Python/Automation/3 → Shell Script & Python join hands for API Performance Test Report

8 min readFeb 24, 2024

This is a post on how to prepare a report using python which captures end to end transaction time during Performance Test of APIs.

(1) Problem:

We have a requirement to prepare a test report for performance test of an API. The API uses logger which generates output in pipe delimited format as logs in UNIX box with key identifier like transaction id, module name, current system timestamp at that time in flow. Module name basically suggests a specific milestone point reached in the flow. Based on the module names we have to prepare a script which will capture the current timestamp. Difference between the times between the first and last milestone points will give us the end to end time.

(2) Solution:

To implement the solution, we are going to use a shell script that will first collect all the current timestamps when the flow reaches a module/milestone point for all the transactions. We will generate module specific files containing the that time’s timestamp. Then using a python script will correlate all the files to match the transaction id and find the respective timestamp. Finally will prepare a csv file with all timestamp details and the time duration between first and last milestone point.

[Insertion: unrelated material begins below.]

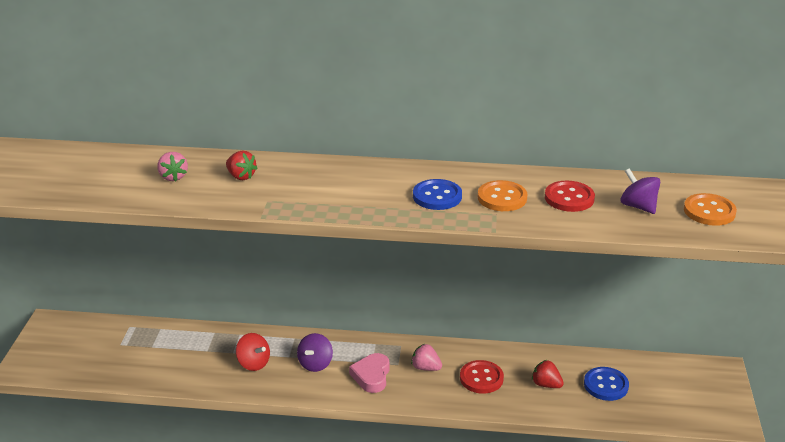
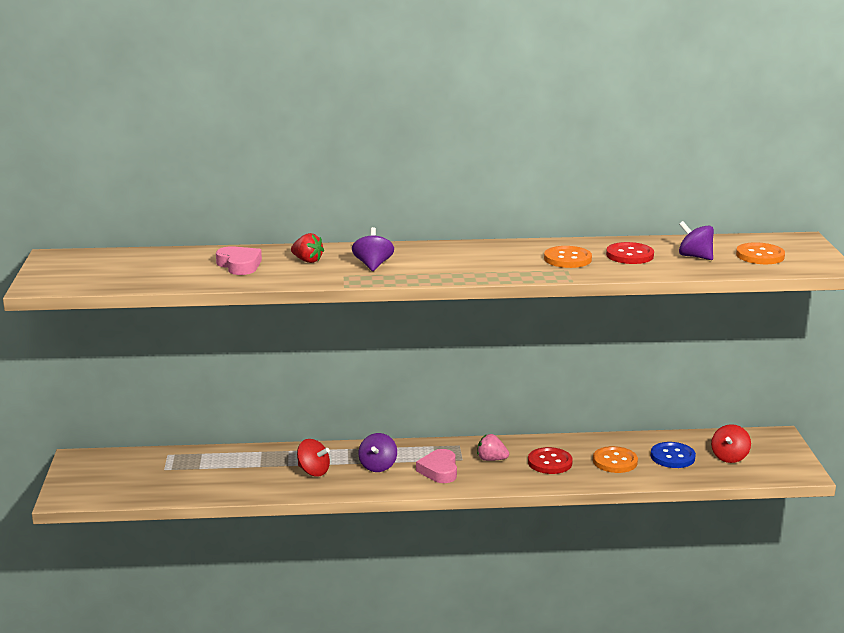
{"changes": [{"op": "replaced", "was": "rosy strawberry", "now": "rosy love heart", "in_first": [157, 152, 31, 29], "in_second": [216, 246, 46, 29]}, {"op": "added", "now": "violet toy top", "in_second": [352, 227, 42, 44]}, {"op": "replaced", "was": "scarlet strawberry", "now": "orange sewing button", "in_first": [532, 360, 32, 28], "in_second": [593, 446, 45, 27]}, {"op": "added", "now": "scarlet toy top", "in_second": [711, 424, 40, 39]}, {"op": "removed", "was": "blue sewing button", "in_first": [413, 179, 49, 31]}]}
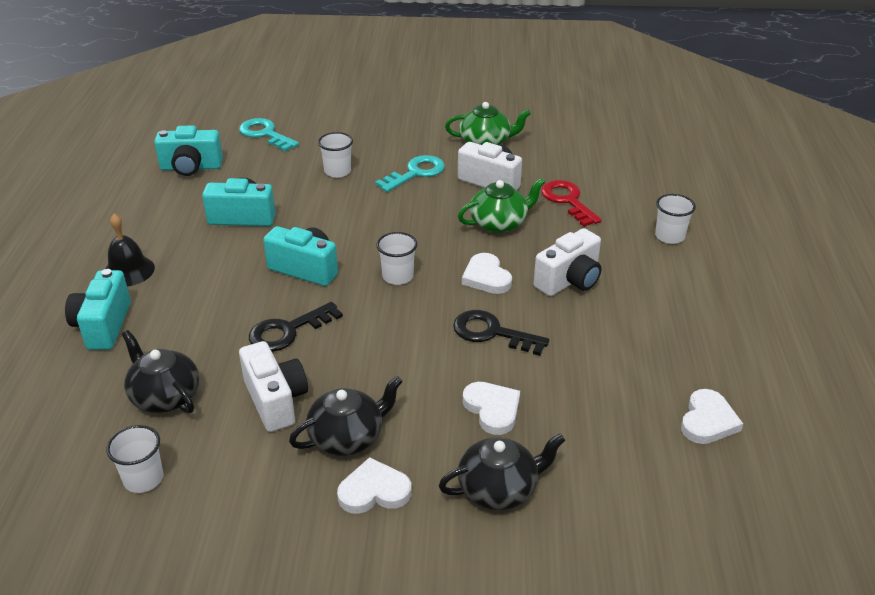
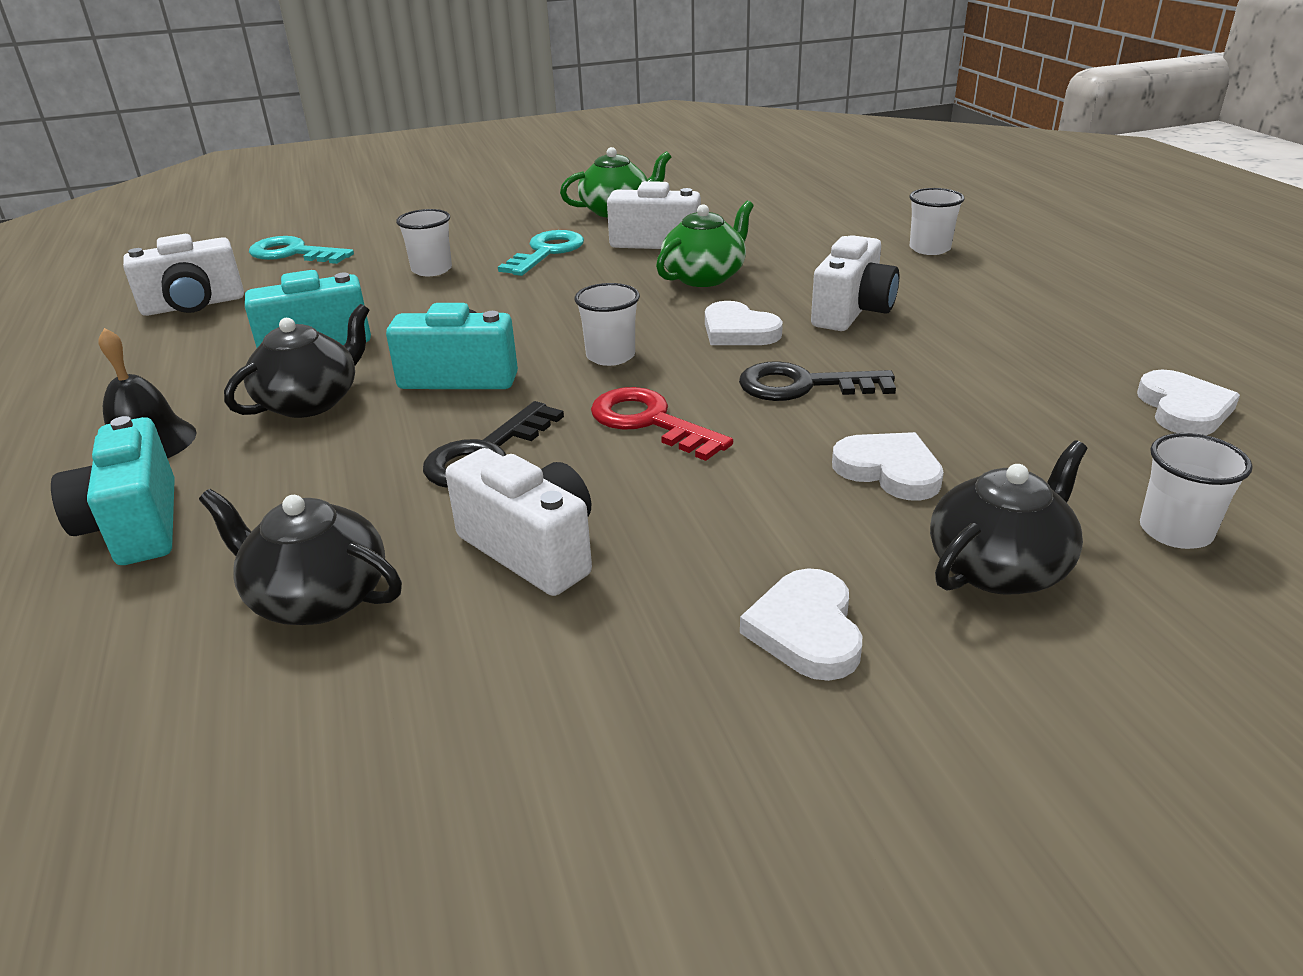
{"changes": [{"op": "recoloured", "was": "teal photo camera", "now": "snow-white photo camera", "in_first": [154, 125, 69, 51], "in_second": [123, 234, 121, 82]}, {"op": "moved", "was": "black teapot", "in_first": [289, 376, 114, 80], "in_second": [224, 304, 145, 114]}, {"op": "moved", "was": "scarlet latchkey", "in_first": [541, 180, 60, 47], "in_second": [591, 387, 142, 74]}, {"op": "turned", "was": "snow-white love heart", "in_first": [337, 457, 75, 57], "in_second": [740, 568, 122, 113], "clockwise": -60}, {"op": "moved", "was": "snow-white tumbler", "in_first": [106, 425, 57, 68], "in_second": [1140, 433, 113, 116]}]}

Shell Script to capture the transaction id and the time stamps at point A,B and C respectively from the pipe delimited log file:

#!/bin/bash

date =`date +"%Y-%m-%d"`
dateTime =`date +"%Y-%m-%d_%H-%M-%S"`

# Point-A
zgrep -h <Point_A_Mod_Name> /<log_path_archive>/*/*$1*.log.gz|grep <identifier>|awk -F'|' '${print$<extract_time_position>" "$<extract_id_position>}'> /<log_details_extract>/{$dateTime}/1_Point_A.csv

# Point-B
zgrep -h <Point_B_Mod_Name> /<log_path_archive>/*/*$1*.log.gz|grep <identifier>|awk -F'|' '${print$<extract_time_position>" "$<extract_id_position>}" "$<extract_time_position>}'> /<log_details_extract>/{$dateTime}/2_Point_B.csv

# Point-C
zgrep -h <Point_B_Mod_Name> /<log_path_archive>/*/*$1*.log.gz|grep <identifier>|awk -F'|' '{print$<extract_time_position>" "$<extract_id_position>}" "$<extract_time_position>}'> /<log_details_extract>/{$dateTime}/3_Point_C.csv

Here <Point_A_Mod_Name> is the Module name; <identifier> is additional filter condition to filter out a specific module name ; <extract_id_position> is the position of transaction id field and <extract_time_position> is position of timestamp field and <log_details_extract> is path where you want to keep the output files with transaction id and timestamp details captured. The output result will be 3 separate files for A, B, C points each with below like format:

A File Content:
2023-12-28T09:10:12.457+07:00 TRANS1001
2023-12-28T09:10:12.501+07:00 TRANS1002

B File Content:   
2023-12-28T09:10:12.653+07:00 TRANS1001
2023-12-28T09:10:12.723+07:00 TRANS1002

C File Content: 
2023-12-28T09:10:12.792+07:00 TRANS1001
2023-12-28T09:10:12.811+07:00 TRANS1002

Next is we will write a python script that correlates the data for all transaction id, find in each file against each transaction id , get the time stamp and in a resultant file put in the following format:

TRANS1001,<TX's Time in A file>,<TX's Time in B file>,<TX's Time in C file>,<Time Diff C-A>
TRANS1002,<TX's Time in A file>,<TX's Time in B file>,<TX's Time in C file>,<Time Diff C-A>

Also, it will calculate time duration between point C and A. Finally it will calculate the median, min, max, 85, 90 and 95 percentiles of those time difference values and plot them in a bar chart.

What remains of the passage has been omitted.